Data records

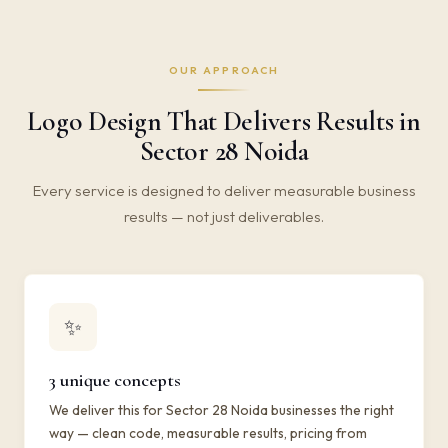
OUR APPROACH
Logo Design That Delivers Results in
Sector 28 Noida
Every service is designed to deliver measurable business
results — not just deliverables.
✨
3 unique concepts
We deliver this for Sector 28 Noida businesses the right
way — clean code, measurable results, pricing from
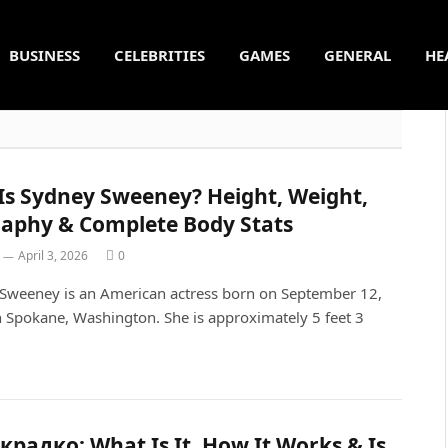
BUSINESS
CELEBRITIES
GAMES
GENERAL
HE
Is Sydney Sweeney? Height, Weight,
raphy & Complete Body Stats
April 3, 2026
0
Sweeney is an American actress born on September 12,
n Spokane, Washington. She is approximately 5 feet 3
…
радко: What Is It, How It Works & Is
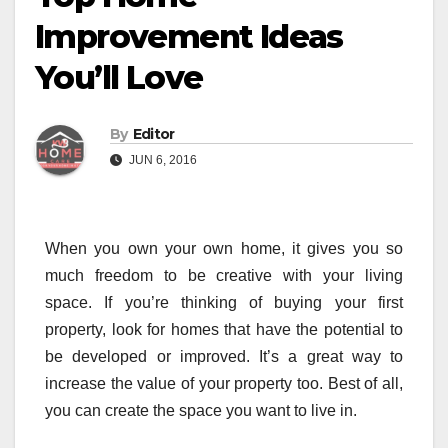
Improvement Ideas
You’ll Love
By
Editor
JUN 6, 2016
When you own your own home, it gives you so
much freedom to be creative with your living
space. If you’re thinking of buying your first
property, look for homes that have the potential to
be developed or improved. It’s a great way to
increase the value of your property too. Best of all,
you can create the space you want to live in.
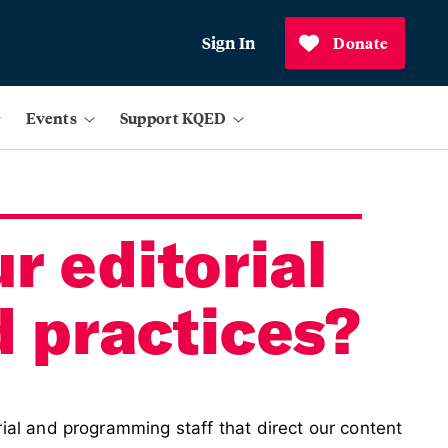
Sign In
Donate
Events
Support KQED
r editorial
d practices?
ial and programming staff that direct our content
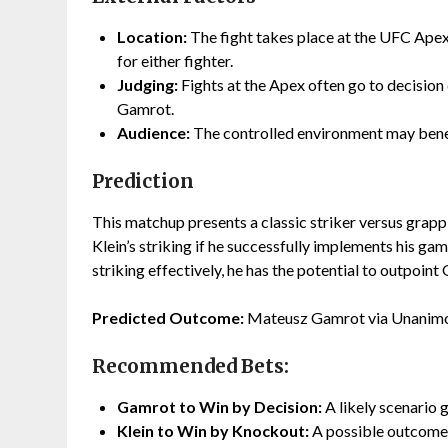
Location:
The fight takes place at the UFC Apex
for either fighter.
Judging:
Fights at the Apex often go to decision 
Gamrot.
Audience:
The controlled environment may benef
Prediction
This matchup presents a classic striker versus grapp
Klein’s striking if he successfully implements his gam
striking effectively, he has the potential to outpoint
Predicted Outcome:
Mateusz Gamrot via Unanimo
Recommended Bets:
Gamrot to Win by Decision:
A likely scenario 
Klein to Win by Knockout:
A possible outcome 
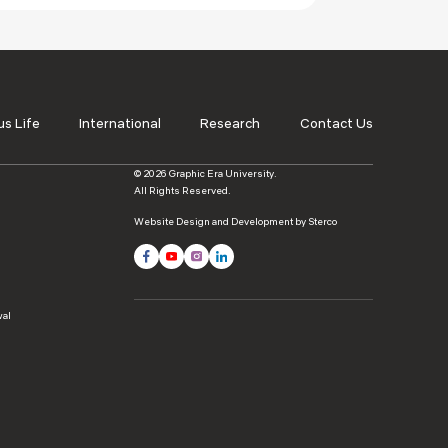
s Life
International
Research
Contact Us
© 2026 Graphic Era University.
All Rights Reserved.
Website Design and Development by Sterco
wal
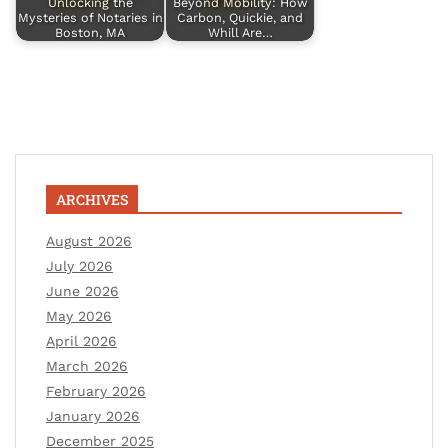
Unlocking the
Beyond Mobility: How
Mysteries of Notaries in
Carbon, Quickie, and
Boston, MA
Whill Are…
ARCHIVES
August 2026
July 2026
June 2026
May 2026
April 2026
March 2026
February 2026
January 2026
December 2025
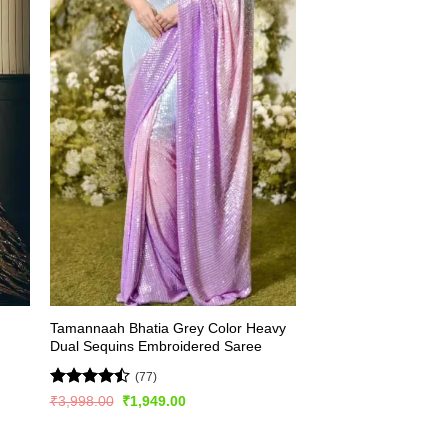
Tamannaah Bhatia Grey Color Heavy
Dual Sequins Embroidered Saree
(77)
Rated
Original
Current
₹
3,998.00
₹
1,949.00
price
price
4.46
out
was:
is:
of 5
₹3,998.00.
₹1,949.00.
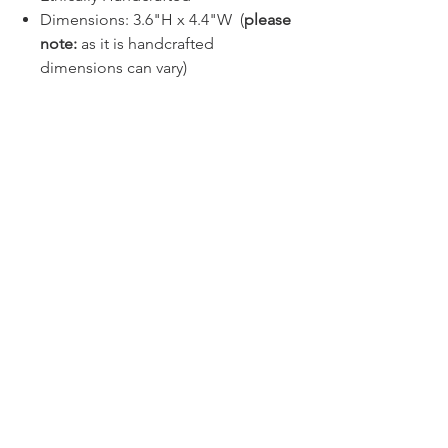
Dimensions: 3.6"H x 4.4"W (
please
note:
as it is handcrafted
dimensions can vary)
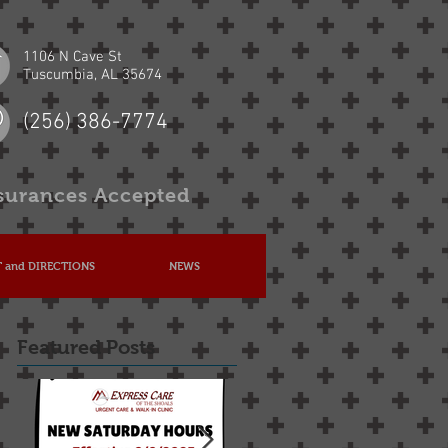
1106 N Cave St
Tuscumbia, AL 35674
(256) 386-7774
surances Accepted
 and DIRECTIONS
NEWS
Featured Posts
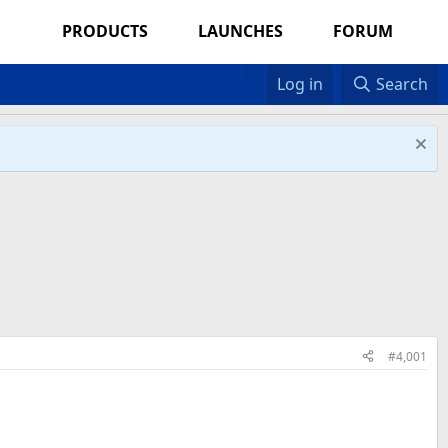
PRODUCTS
LAUNCHES
FORUM
Log in
Search
#4,001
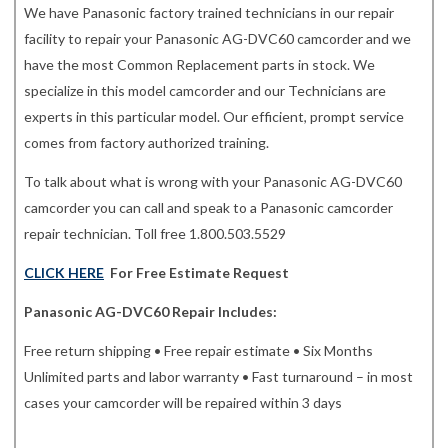
We have Panasonic factory trained technicians in our repair
facility to repair your Panasonic AG-DVC60 camcorder and we
have the most Common Replacement parts in stock. We
specialize in this model camcorder and our Technicians are
experts in this particular model. Our efficient, prompt service
comes from factory authorized training.
To talk about what is wrong with your Panasonic AG-DVC60
camcorder you can call and speak to a Panasonic camcorder
repair technician. Toll free 1.800.503.5529
CLICK HERE
For Free Estimate Request
Panasonic AG-DVC60 Repair Includes:
Free return shipping • Free repair estimate • Six Months
Unlimited parts and labor warranty • Fast turnaround – in most
cases your camcorder will be repaired within 3 days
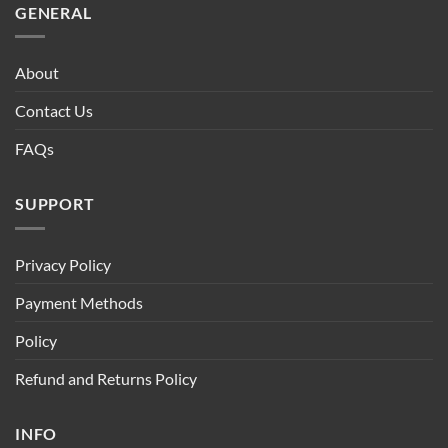
GENERAL
About
Contact Us
FAQs
SUPPORT
Privacy Policy
Payment Methods
Policy
Refund and Returns Policy
INFO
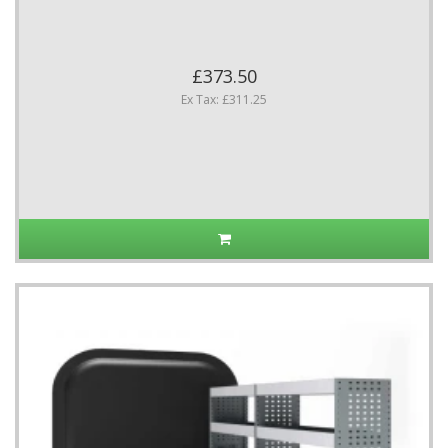
£373.50
Ex Tax: £311.25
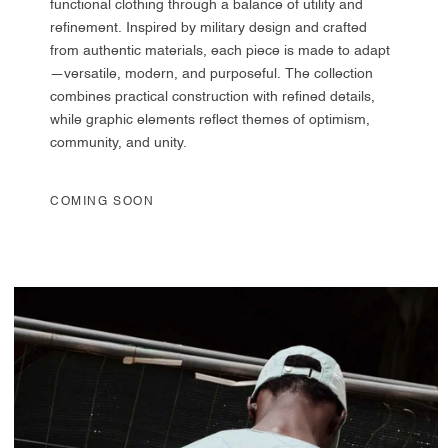
functional clothing through a balance of utility and
refinement. Inspired by military design and crafted
from authentic materials, each piece is made to adapt
—versatile, modern, and purposeful. The collection
combines practical construction with refined details,
while graphic elements reflect themes of optimism,
community, and unity.
COMING SOON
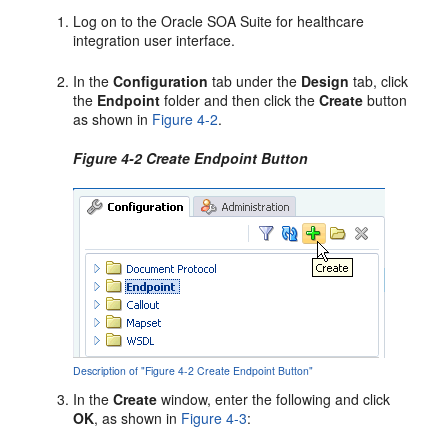
Log on to the Oracle SOA Suite for healthcare
integration user interface.
In the
Configuration
tab under the
Design
tab, click
the
Endpoint
folder and then click the
Create
button
as shown in
Figure 4-2
.
Figure 4-2 Create Endpoint Button
Description of "Figure 4-2 Create Endpoint Button"
In the
Create
window, enter the following and click
OK
, as shown in
Figure 4-3
:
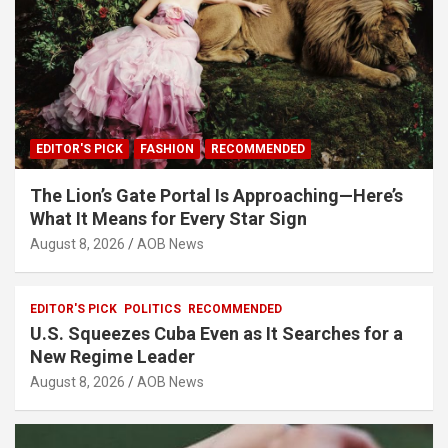
EDITOR'S PICK
FASHION
RECOMMENDED
The Lion’s Gate Portal Is Approaching—Here’s
What It Means for Every Star Sign
August 8, 2026
AOB News
EDITOR'S PICK
POLITICS
RECOMMENDED
U.S. Squeezes Cuba Even as It Searches for a
New Regime Leader
August 8, 2026
AOB News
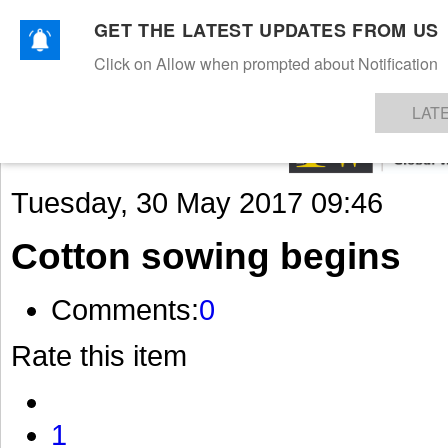
GET THE LATEST UPDATES FROM US
Click on Allow when prompted about Notification
NEWS
TEXTILES
APPAREL
DENIMS
FIBRES & YARNS
KNITS
EVENTS
EZINE
AR
LAT
Tuesday, 30 May 2017 09:46
Cotton sowing begins
Comments:
0
Rate this item
1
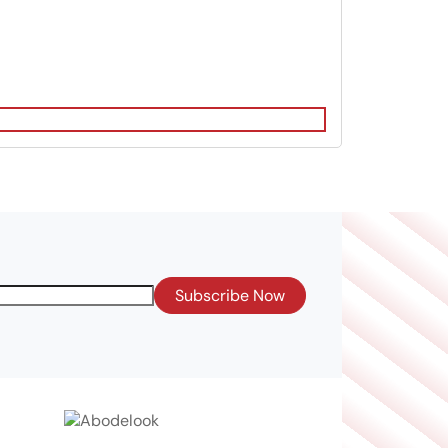
Subscribe Now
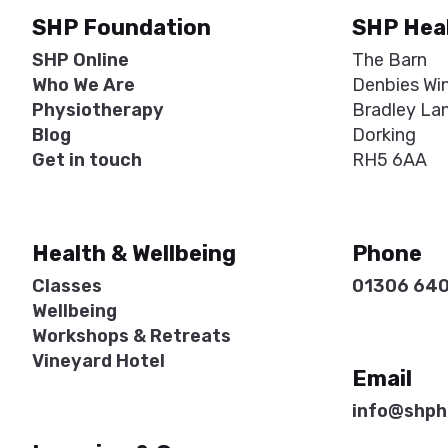
SHP Foundation
SHP Hea
SHP Online
The Barn
Who We Are
Denbies Wi
Physiotherapy
Bradley La
Blog
Dorking
Get in touch
RH5 6AA
Health & Wellbeing
Phone
Classes
01306 64
Wellbeing
Workshops & Retreats
Vineyard Hotel
Email
info@shph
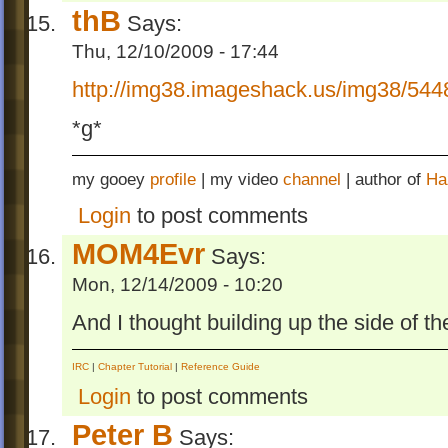
thB
Says:
Thu, 12/10/2009 - 17:44
http://img38.imageshack.us/img38/544
*g*
my gooey
profile
| my video
channel
| author of
Ha
Login
to post comments
MOM4Evr
Says:
Mon, 12/14/2009 - 10:20
And I thought building up the side of th
IRC
|
Chapter Tutorial
|
Reference Guide
Login
to post comments
Peter B
Says:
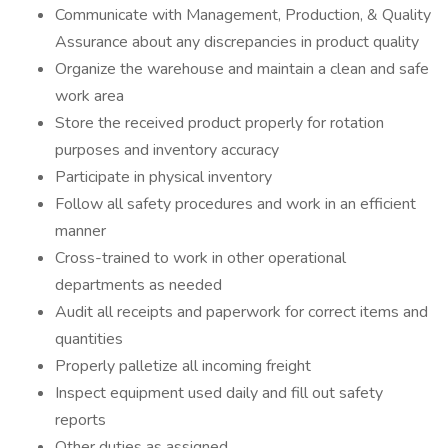
Communicate with Management, Production, & Quality
Assurance about any discrepancies in product quality
Organize the warehouse and maintain a clean and safe
work area
Store the received product properly for rotation
purposes and inventory accuracy
Participate in physical inventory
Follow all safety procedures and work in an efficient
manner
Cross-trained to work in other operational
departments as needed
Audit all receipts and paperwork for correct items and
quantities
Properly palletize all incoming freight
Inspect equipment used daily and fill out safety
reports
Other duties as assigned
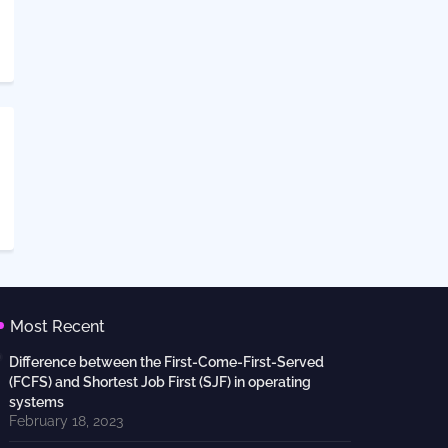
Most Recent
Difference between the First-Come-First-Served
(FCFS) and Shortest Job First (SJF) in operating
systems
February 18, 2023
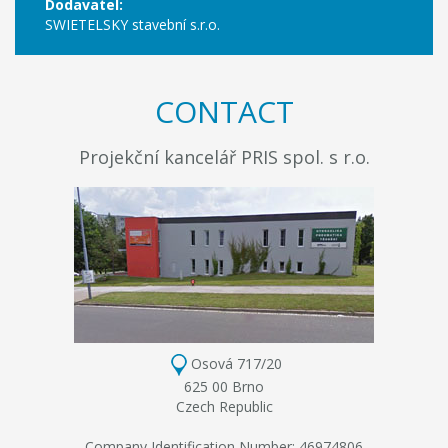
Dodavatel:
SWIETELSKY stavební s.r.o.
CONTACT
Projekční kancelář PRIS spol. s r.o.
Osová 717/20
625 00 Brno
Czech Republic
Company Identification Number: 46974806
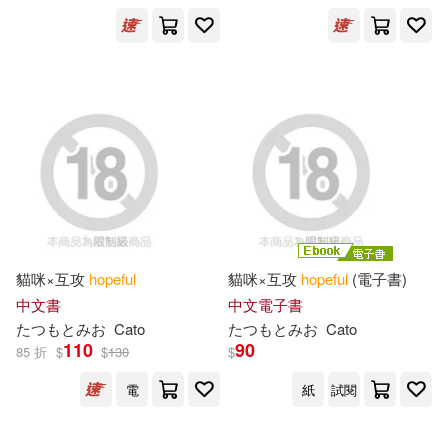
電子書(60)
Anthony(726)
Hodgson(340)
展開
William Hope(332)
出版社
(可複選)
David(273)
John(227)
Ingram(32192)
Thomas(216)
Smith(205)
Textstream(390)
貓咪×互攻
hopeful
貓咪×互攻
hopeful
(電子書)
James(197)
Michael(186)
中文書
中文電子書
Taylor & Francis Asia Pacific(363)
展開
たつもとみお
Cato
たつもとみお
Cato
110
90
85 折
$
$
130
$
Sarah(182)
William(175)
Lightning Source Inc(188)
電
紙
試閱
配送方式
(可複選)
Engy(173)
Johnson(156)
SONY MUSIC(161)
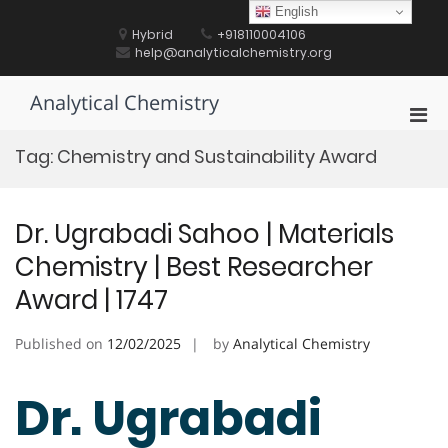
Skip
English
to
Hybrid
+918110004106
content
help@analyticalchemistry.org
Analytical Chemistry
Pri
Men
Tag:
Chemistry and Sustainability Award
for
Mobi
Dr. Ugrabadi Sahoo | Materials
Chemistry | Best Researcher
Award | 1747
Published on
12/02/2025
by
Analytical Chemistry
Dr. Ugrabadi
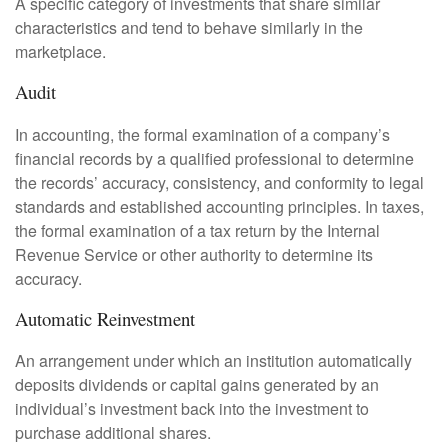
A specific category of investments that share similar
characteristics and tend to behave similarly in the
marketplace.
Audit
In accounting, the formal examination of a company’s
financial records by a qualified professional to determine
the records’ accuracy, consistency, and conformity to legal
standards and established accounting principles. In taxes,
the formal examination of a tax return by the Internal
Revenue Service or other authority to determine its
accuracy.
Automatic Reinvestment
An arrangement under which an institution automatically
deposits dividends or capital gains generated by an
individual’s investment back into the investment to
purchase additional shares.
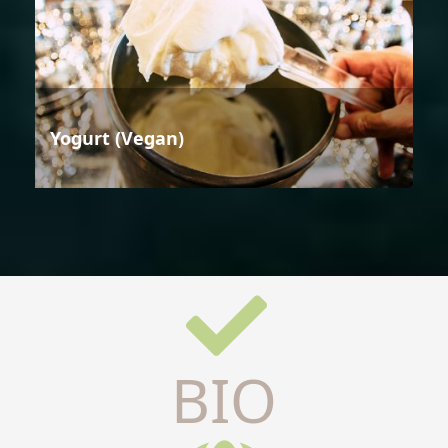
Yogurt (Vegan)
BIO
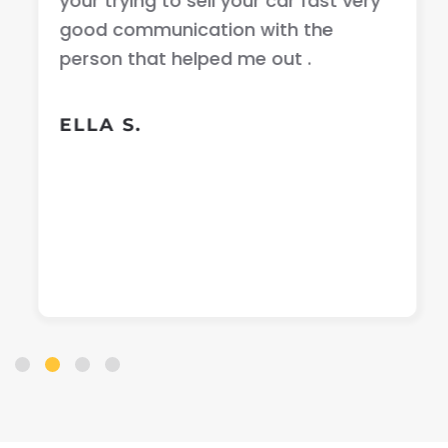
your trying to sell your car fast very
good communication with the
person that helped me out .
ELLA S.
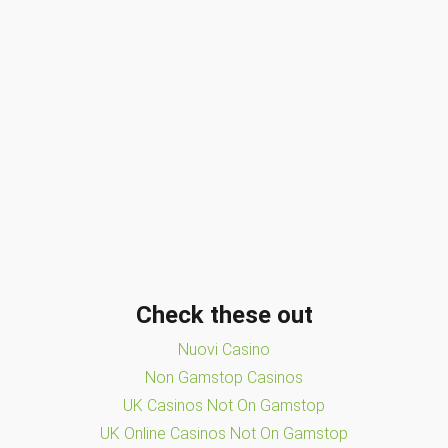
Check these out
Nuovi Casino
Non Gamstop Casinos
UK Casinos Not On Gamstop
UK Online Casinos Not On Gamstop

▶ TASK DIRECTIONS
Transcribe the listing word for word, from the line containing "Yogurt (Vegan)" through the end of the listing, and omit the pictures from your answer.

▶ RESPONSE TO THE EXERCISE
Yogurt (Vegan)
BIO
your trying to sell your car fast very
good communication with the
person that helped me out .
ELLA S.
Check these out
Nuovi Casino
Non Gamstop Casinos
UK Casinos Not On Gamstop
UK Online Casinos Not On Gamstop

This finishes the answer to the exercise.